Unterstützung durch Veranstaltungen

Der BN führt hier vor allem einige Bürgerentscheide, gewonnene Klageverfahren, große Unterstützung bei Unterschriftensammlungen und Naturschutzprojekten, die Chance auf einen Auen-Nationalpark an Donau und Isar, auf weitere Renaturierungen statt Wasserkraftausbau und die zunehmende Unterstützung von Repair-Cafes auf. Auch für eine ökologische wasser- und naturschonende Landwirtschaft, gegen Massentierhaltungsanlagen  gibt es wie vor drei Wochen bei der Demo „Wir haben es satt.

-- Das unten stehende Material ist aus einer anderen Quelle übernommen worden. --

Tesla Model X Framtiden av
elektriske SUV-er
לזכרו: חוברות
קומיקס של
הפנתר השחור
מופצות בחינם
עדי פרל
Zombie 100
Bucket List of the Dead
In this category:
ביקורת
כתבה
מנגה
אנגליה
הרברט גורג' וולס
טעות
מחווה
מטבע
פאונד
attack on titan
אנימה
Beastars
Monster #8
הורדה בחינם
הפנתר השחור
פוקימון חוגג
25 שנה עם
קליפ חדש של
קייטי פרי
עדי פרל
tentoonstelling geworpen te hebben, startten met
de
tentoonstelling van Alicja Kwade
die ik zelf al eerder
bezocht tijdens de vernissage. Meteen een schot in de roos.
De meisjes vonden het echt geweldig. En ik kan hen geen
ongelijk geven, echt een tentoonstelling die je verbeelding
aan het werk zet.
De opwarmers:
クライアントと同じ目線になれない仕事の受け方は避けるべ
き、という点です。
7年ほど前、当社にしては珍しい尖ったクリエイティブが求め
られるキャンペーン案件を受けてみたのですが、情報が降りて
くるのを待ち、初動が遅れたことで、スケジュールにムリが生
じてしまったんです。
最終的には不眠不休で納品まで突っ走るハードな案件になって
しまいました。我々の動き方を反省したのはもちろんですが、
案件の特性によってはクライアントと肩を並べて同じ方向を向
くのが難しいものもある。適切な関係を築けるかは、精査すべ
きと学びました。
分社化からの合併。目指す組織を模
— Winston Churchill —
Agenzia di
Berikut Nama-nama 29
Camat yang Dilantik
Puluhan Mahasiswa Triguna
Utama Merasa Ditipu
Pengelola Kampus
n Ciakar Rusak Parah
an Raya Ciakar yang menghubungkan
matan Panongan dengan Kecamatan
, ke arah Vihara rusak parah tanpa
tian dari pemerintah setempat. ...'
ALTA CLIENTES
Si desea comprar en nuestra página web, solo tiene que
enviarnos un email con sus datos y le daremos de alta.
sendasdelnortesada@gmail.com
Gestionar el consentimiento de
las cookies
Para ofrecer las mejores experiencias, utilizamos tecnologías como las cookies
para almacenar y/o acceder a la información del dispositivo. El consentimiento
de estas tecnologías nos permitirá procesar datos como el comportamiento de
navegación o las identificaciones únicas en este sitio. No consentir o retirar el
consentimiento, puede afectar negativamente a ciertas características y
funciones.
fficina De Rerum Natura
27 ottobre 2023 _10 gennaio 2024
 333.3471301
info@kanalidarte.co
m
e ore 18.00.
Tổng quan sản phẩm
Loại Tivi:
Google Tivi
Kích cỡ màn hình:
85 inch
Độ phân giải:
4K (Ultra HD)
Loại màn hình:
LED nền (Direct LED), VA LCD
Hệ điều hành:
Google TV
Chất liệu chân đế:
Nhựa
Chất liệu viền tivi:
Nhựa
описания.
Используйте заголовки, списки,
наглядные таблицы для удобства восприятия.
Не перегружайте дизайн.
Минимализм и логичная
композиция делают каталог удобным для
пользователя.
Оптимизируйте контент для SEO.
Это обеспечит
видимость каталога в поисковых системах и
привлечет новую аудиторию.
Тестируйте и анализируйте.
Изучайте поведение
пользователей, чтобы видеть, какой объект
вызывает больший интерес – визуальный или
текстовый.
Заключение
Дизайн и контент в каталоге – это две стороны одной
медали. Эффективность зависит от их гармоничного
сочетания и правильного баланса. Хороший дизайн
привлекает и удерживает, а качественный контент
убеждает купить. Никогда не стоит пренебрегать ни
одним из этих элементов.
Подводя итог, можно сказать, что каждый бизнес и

Auch in Niederbayern“ in Passau breite Bündnisse.

„Ein Schwerpunkt unserer Kreisgruppenarbeit war der Ankauf von Flächen für unsere Naturschutzarbeit, dort steht die Erhaltung von Arten- und Biotopschutz an erster Stelle. Weiter werden wir uns im Jahr 2018 weiter für eine Wende in der Agrarpolitik stark machen. Gigantische Megaställe die keine Privilegierung haben und in Gewerbegebieten gebaut werden müssen haben nichts mit Tierwohl und bäuerlicher Landwirtschaft zu tun „, so Karl Haberzettl, Mitglied des Landesvorstandes und Vorsitzender BN Passau, und weiter: „Bei einer eigenen Feier werden wir in 2018 die Ehrung von Langjährigen Mitgliedern sowie von Aktiven in der täglichen Naturschutzarbeit bei Arten und Biotopschutz, Öffentlichkeitsarbeit sowie Pflege von Biotopflächen am Ökologischen Zentrum Passau Stelzlhof  ehren und Danke sagen 

Herausforderungen 2018

„Sowohl das Insektensterben als auch die fatale Fehlentscheidung des CSU-Minister Christian Schmidt zur Zulassung von Glyphosat stoßen auf hohes gesellschaftliches Interesse und geben unseren Aktivitäten, die wir 2018 verstärken werden, breiten Rückhalt,“ so Kathy Mühlebach-Sturm, Mitglied des Landesvorstandes und Vorsitzende des BN Landshut, und weiter: „Um wenigstens einen Teil der durch die weiterhin sich intensivierende Landwirtschaft entstehenden Biodiversitätsverlust auszugleichen, ruft der Bund Naturschutz die Gemeinden auf, Straßenböschungen und Begleitgrün insektenfreundlich zu pflegen. Hausbesitzer sind aufgerufen, in ihren Gärten und Vorgärten der Natur Raum zu lassen und Zäune durchgängig für Igel zu machen.“ 

Weitere Schwerpunkte des BN in Niederbayern werden der Einsatz für die frei fließende Donau, der Hochwasserschutz, der Schutz der Luchse und die Begleitung des Rückbaus des Atomkraftwerks Isar Eins sein. Dauerschwerpunkte sind zahlreiche Natur- und Artenschutzprojekte.Freuen konnte sich der BN in Niederbayern über weiter steigende Mitgliedszahlen: 20.078 Mitglieder und Förderer des BN zeigt die Statistik Ende 2017 in Niederbayern. Über einen besonders hohen Zuwachs konnten sich die BN Kreisgruppen Freyung-Grafenau und Kelheim freuen. Einen allgemein wachsenden Zuspruch erfahren die zahlreichen Umweltbildungsprojekte in den niederbayerischen Kreisgruppen.